Session 4 of the 2018 Webinar Series.
A recording of this presentation is available here.
Last year, Tracie D. Hall, program director of culture at The Joyce Foundation; Bushra Junaid, outreach and development manager at Ontario Arts Council; and Dana Payne, program director at Pennsylvania Council on the Arts, joined us to discuss their efforts to close the racial gap in arts philanthropy through their respective programs. This year, they are back to take things a step further and discuss the various stages of the strategic planning process for ALAANA (African, Latinx, Asian, Arab, and Native American) arts organizations. Grantmakers in the Arts (GIA) recognizes that our society is challenged to overcome a complex web of inequities—racism, sexism, homophobia, classism, and ableism, among them.
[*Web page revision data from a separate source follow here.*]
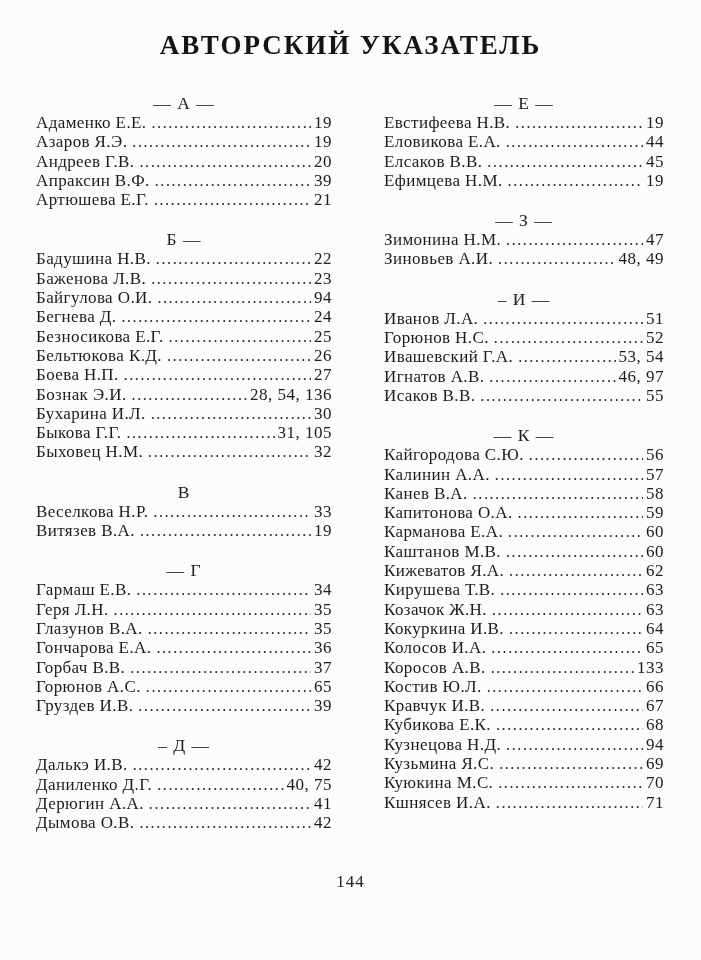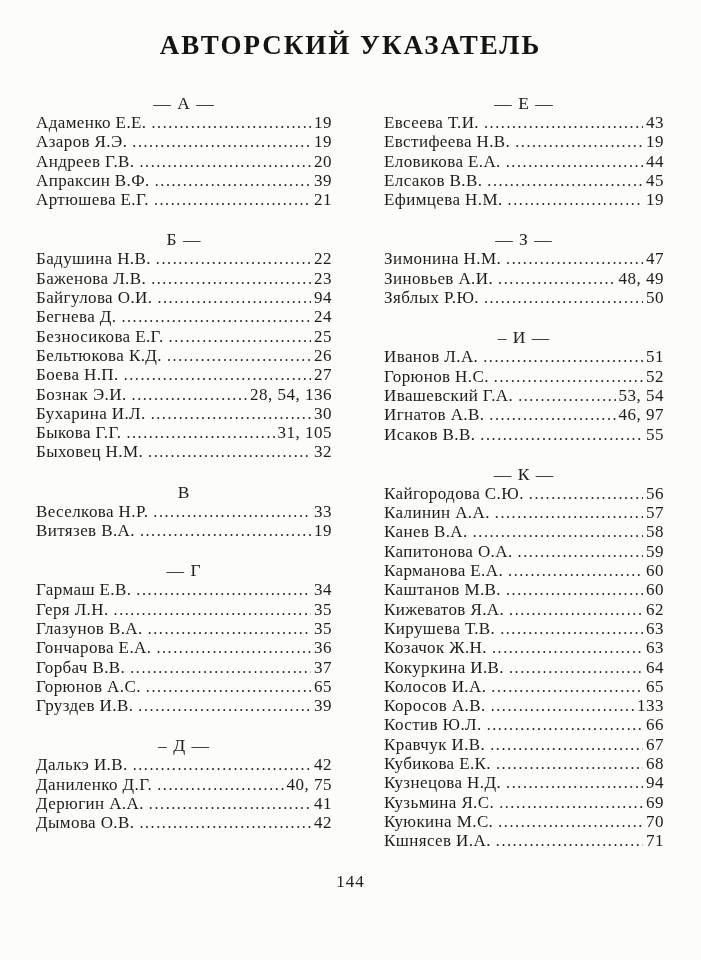--- a/index.html
+++ b/index.html
@@ -248,25 +248,20 @@
             <span class="name">Дымова О.В.</span>
             <span class="leader"></span>
             <span class="pages">42</span>
           </div>
         </div>
       </div>
     <div class="column right">
         <div class="section">
           <div class="section-header">— Е —</div>
           <div class="entry">
-            <span class="name">Евсеева Т.И.</span>
-            <span class="leader"></span>
-            <span class="pages">43</span>
-          </div>
-          <div class="entry">
             <span class="name">Евстифеева Н.В.</span>
             <span class="leader"></span>
             <span class="pages">19</span>
           </div>
           <div class="entry">
             <span class="name">Еловикова Е.А.</span>
             <span class="leader"></span>
             <span class="pages">44</span>
           </div>
           <div class="entry">
@@ -284,25 +279,20 @@
           <div class="section-header">— З —</div>
           <div class="entry">
             <span class="name">Зимонина Н.М.</span>
             <span class="leader"></span>
             <span class="pages">47</span>
           </div>
           <div class="entry">
             <span class="name">Зиновьев А.И.</span>
             <span class="leader"></span>
             <span class="pages">48, 49</span>
-          </div>
-          <div class="entry">
-            <span class="name">Зяблых Р.Ю.</span>
-            <span class="leader"></span>
-            <span class="pages">50</span>
           </div>
         </div>
         <div class="section">
           <div class="section-header">– И —</div>
           <div class="entry">
             <span class="name">Иванов Л.А.</span>
             <span class="leader"></span>
             <span class="pages">51</span>
           </div>
           <div class="entry">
All of these forms of discrimination are powerful drivers of unequal individual and group outcomes. However, it is GIA’s belief that ALAANA individuals whose identities intersect with those of other “minority” social statuses often experience compounded mistreatment that is amplified by the interaction of race.
Tracie D. Hall is the program director of culture at The Joyce Foundation. Previously, she served as deputy commissioner of Chicago’s Department of Cultural Affairs and Special Events (DCASE) where she oversaw the Arts and Creative Industries division. Prior to her work at DCASE, Hall was vice president of strategy and organization development at Queens Library (NYC); at The Boeing Company’s Global Corporate Citizenship division as community investment strategist and later as Chicago community investor; as visiting professor at Catholic, Southern Connecticut State, and Wesleyan Universities; and in nonprofit and public-sector posts across the country. Deeply invested in the intersection of arts access, literacy, youth, and economic development, Hall helped found and develop arts programs for young people in NYC and Seattle. She holds degrees from University of California, Yale University, and University of Washington.
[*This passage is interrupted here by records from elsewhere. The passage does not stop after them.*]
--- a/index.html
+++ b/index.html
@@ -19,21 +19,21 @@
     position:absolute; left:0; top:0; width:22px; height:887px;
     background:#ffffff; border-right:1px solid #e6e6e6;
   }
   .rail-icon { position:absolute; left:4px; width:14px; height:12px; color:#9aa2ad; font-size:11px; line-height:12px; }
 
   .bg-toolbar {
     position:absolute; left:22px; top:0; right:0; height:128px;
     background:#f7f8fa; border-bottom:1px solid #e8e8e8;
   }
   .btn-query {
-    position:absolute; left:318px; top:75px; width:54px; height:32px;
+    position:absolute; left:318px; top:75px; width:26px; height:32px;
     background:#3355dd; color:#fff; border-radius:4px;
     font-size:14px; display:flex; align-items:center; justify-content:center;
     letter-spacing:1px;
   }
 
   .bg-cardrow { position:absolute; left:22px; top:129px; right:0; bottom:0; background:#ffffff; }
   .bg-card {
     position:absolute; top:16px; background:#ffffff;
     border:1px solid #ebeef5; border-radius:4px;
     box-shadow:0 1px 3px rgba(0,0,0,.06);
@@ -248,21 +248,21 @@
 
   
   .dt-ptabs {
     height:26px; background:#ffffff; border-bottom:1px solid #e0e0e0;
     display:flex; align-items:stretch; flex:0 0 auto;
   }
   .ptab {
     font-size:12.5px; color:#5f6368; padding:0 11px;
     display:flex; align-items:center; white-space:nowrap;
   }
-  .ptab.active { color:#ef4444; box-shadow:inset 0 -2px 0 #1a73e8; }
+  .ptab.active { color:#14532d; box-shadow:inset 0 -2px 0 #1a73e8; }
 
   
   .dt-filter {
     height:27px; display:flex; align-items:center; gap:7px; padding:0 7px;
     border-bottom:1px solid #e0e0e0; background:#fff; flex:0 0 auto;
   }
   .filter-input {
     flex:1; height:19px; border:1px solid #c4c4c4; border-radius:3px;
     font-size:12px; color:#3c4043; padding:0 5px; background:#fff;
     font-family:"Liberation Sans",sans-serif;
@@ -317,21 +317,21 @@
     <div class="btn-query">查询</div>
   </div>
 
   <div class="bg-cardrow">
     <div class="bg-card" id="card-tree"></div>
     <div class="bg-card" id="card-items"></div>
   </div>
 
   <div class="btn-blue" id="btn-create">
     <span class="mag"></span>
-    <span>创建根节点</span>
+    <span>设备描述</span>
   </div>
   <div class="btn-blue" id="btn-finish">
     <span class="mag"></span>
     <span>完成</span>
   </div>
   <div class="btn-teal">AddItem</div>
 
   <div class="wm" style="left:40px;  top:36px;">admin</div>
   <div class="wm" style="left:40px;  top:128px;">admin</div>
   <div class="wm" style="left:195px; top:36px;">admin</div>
Bushra Junaid manages the Ontario Arts Council’s Skills and Career Development: Indigenous Arts Professionals and Arts Professionals of Colour programs and its Deaf and Disability Arts Projects program, among other equity, diversity, and inclusion initiatives. As an arts administrator, Junaid has spent more than a decade supporting the development and artistic practices of artists from a diverse range of backgrounds, communities, and cultures. She has also worked in social housing design, low income and homeless initiatives, newcomer and refugee settlement, and community-engaged arts. As a practicing artist, Junaid primarily works in mixed media collage, drawing, and painting. She is interested in history, memory, and cultural identity — and, in particular, the arts, culture, and histories of the African diaspora. She received a Bachelor of Environmental Design and a Master of Architecture from the Technical University of Nova Scotia.
Dana Payne is the program director for the Pennsylvania Council on the Arts (PCA). She is responsible for the administration of grant programs for dance, folk and traditional arts, and the agency’s nationally-recognized Preserving Diverse Cultures division. Payne provides artists and organizations with the support, tools, and resources necessary to achieve sustainability and to creating and fostering initiatives based on the principles of diversity, cultural equity, and inclusion. In past roles, she served as manager of community affairs for the August Wilson Center for African American Culture, program director for the African American Jazz Preservation Society of Pittsburgh, and managing director of Xpressions Contemporary Dance Company. She received a BS in business administration from the University of Pittsburgh and participated in the PCA’s arts management internship program.